Saturday, June 28, 2003



i have many things i want to say right now.....
i can't seem to find the words for any of them so i will put them off for a while and hope that it comes later.

i am watching volleyball right now.....man i love volleyball. when i moved to winnipeg in 2000 i was helping with downpour and working so i didn't really have an opportunity to play any sports. It took a few months before i realized how much i missed playing sports. Until that moment I had been invovled in some sport from the time i was a small child. To all of a sudden finding myself just working, just living....and not being in any sport was a shock

So i go to bible college in '02-'03 and of course play the sports they offer. (this being football, volleyball, and indoor soccer) I remember my first volleyball practice of the year. A friend of mine was coaching and this made me smile because we are like minded when it comes to sports; push hard and play harder. She nearly killed us every practice, pushing us to our limits. I loved it.
I remember standing there catching my breath after running until i was almost throwing up, and i was just overwhelmed with......glee.

Until that moment i didn't realize how much i had actually missed athletics, team sports, and pushing myself for the reward of being the best that I can be in whatever sport i happened to be playing at the time. I thought back to the last two years spent in Winnipeg and was appauled that i didn't find a rec team to join. That I didn't pursue this deep love of athletics.

Now as the summer is speeding by so fast and I am faced with the return to my home town, the the bible school I start to get excited. I start to think about the classes that i am taking and how exicted i am to take them. Above all I get excited because i GET TO PLAY VOLLEYBALL! as well as football and soccer......and i'm going to start a basketball team....because i love basketball and we should have a team.....

Anyway......the point of this all was just to let you out there know that i love volleyball. i really love volleyball. like really really

Thursday, June 26, 2003



ooooooooooo.......
has anyone discovered the new layout in the blogger world?
I like it....it's nice and......blue.......sweet. Very nice Blogger.....very nice.

So because Blogger was redesigning their look i haven't been able to blog. Well i tried yesterday but it was down...so that has been a damper on my mind because i've actually had something that i wanted to blog about. Everytime i sit down to blog i always seem to not blog about this one thing that has been on my mind for a while.

You know something has got to change when everytime your bed time rolls around you want to do anything but go to bed because going to bed means that you have to arise in the morning and face your job. I wish i didn't hate my job so much. Today was especially hard because i've had a growing migrane for a few days now and that puts SUCH a damper on ANY day; no matter what job you are facing every morning.

I work with this lady that talks constantly and loves me very much. This provides a small humours joy to otherwise long days. I remember being little and thinking that all old people loved God and have loved Him for many many years. It was such a blow to my reality when i realized, that truth was not true. Everytime I run into an older person who doesn't know Jesus it always shocks me.
So back to this lady i work with. I don't think i've ever met a woman over 50 who swears as much, is a sick minded as much, and is just constantly crude....it blows me away everyday. She is a riot though, she acts like she's my age and I can't emphasise enough the fact that she is CONSTANTLY talking.

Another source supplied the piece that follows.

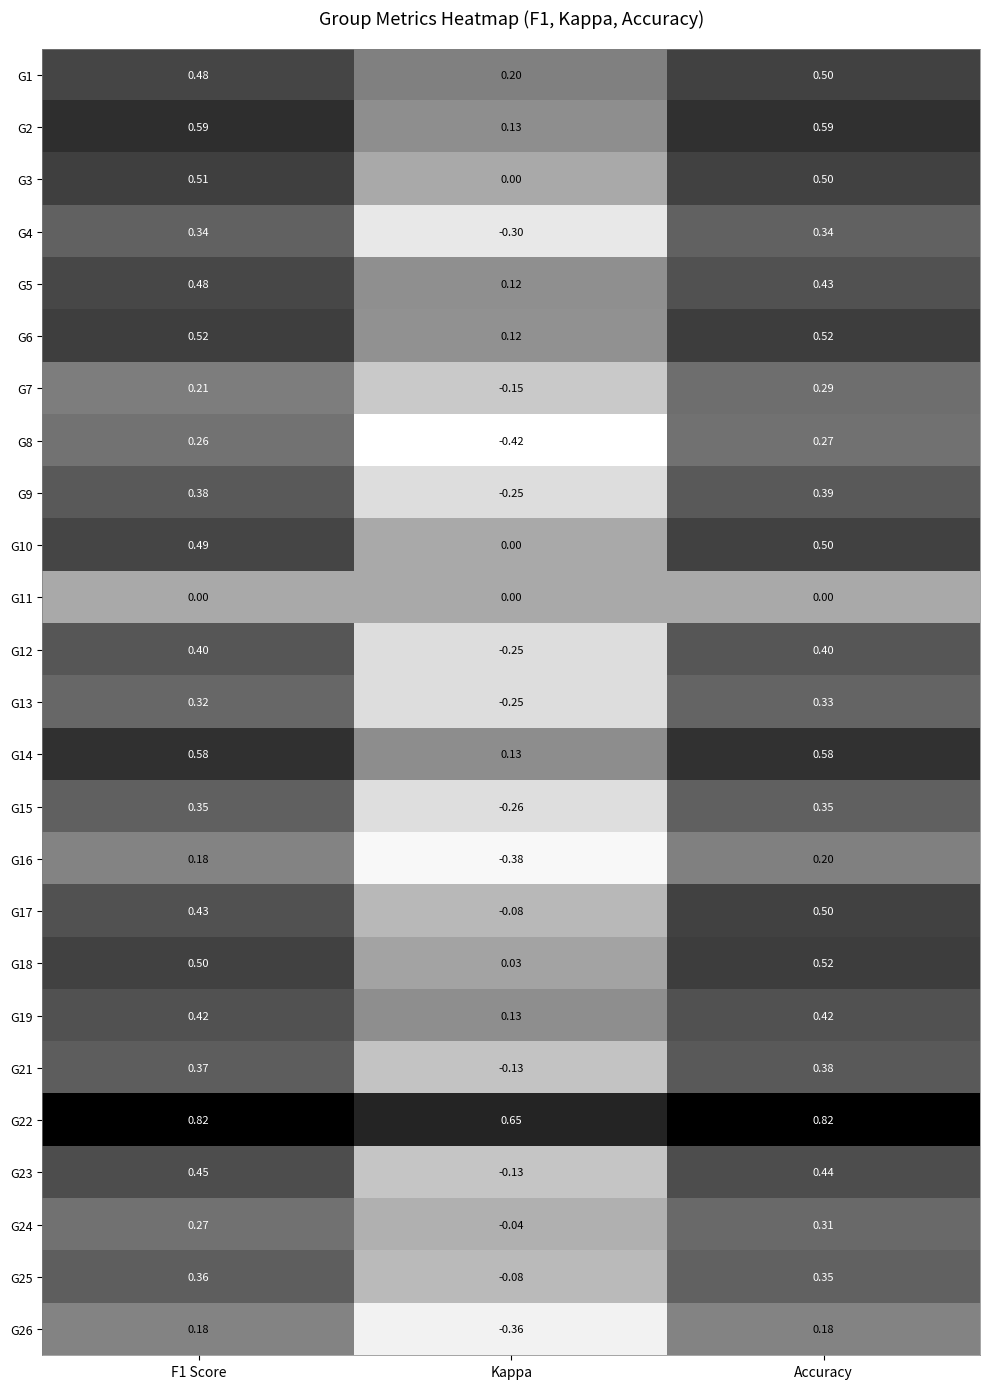

At which label does G3 reach its minimum?

Kappa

So i might be getting a job at starbucks. I really hope that it pulls through for two reasons. Firstly, i really really really miss making coffee. I am greatly looking forward to that opportunity alone. Secondly, i might be working with two people that i know. THat would be fun....
I am freezing...i am going to put a sweater on......

Monday, June 23, 2003



i really enjoy the luxury of have monday's off. i think that if i worked at my place of employment for 5 days in a row i'd probably want to walk in with a rifle one day, (which of course i would never do...)
i don't understand how i can always find crap jobs. i'm not some sort of idealist who is expecting everyone where i work to like me or too find a perfect boss that is just longing to throw money my way, i mean of course that would rock should i ever stumble across it but, no, i don't really expect it.
The boss i work for now is like the authority figures i had at domo......*shiver*
needless to say, that's not a good sceen.
I am planning to stick with this job because i am having an issue with being a lazy typical young person of my generation. i have no desire of bouncing from job too job. Not only will i not make any money doing that, but it's irresponsible; to me anyway. I have a huge desire to be a responsible person, to be seen as someone who finishes what they start, who works hard etc. I understand that i am always going to find something to "complain" about, i will always find some reason to leave if i am looking for it.
One of these days i wish that I could actually work in a job that pays what it's supposed too and is my heart, something that i love to do.
Somedays i wonder if i'm asking too much. I wonder if I'm expecting too much out of life. I know what reality is, i know i live in reality. I feel like i can hear so many people saying "come back to reality rach" when they read the above. Why should i stop from dreaming of something better? I mean i completely understand that there is a balance that needs to be the thing that holds you back and motivates you....
whatever....i'm not even making sense to myself anymore.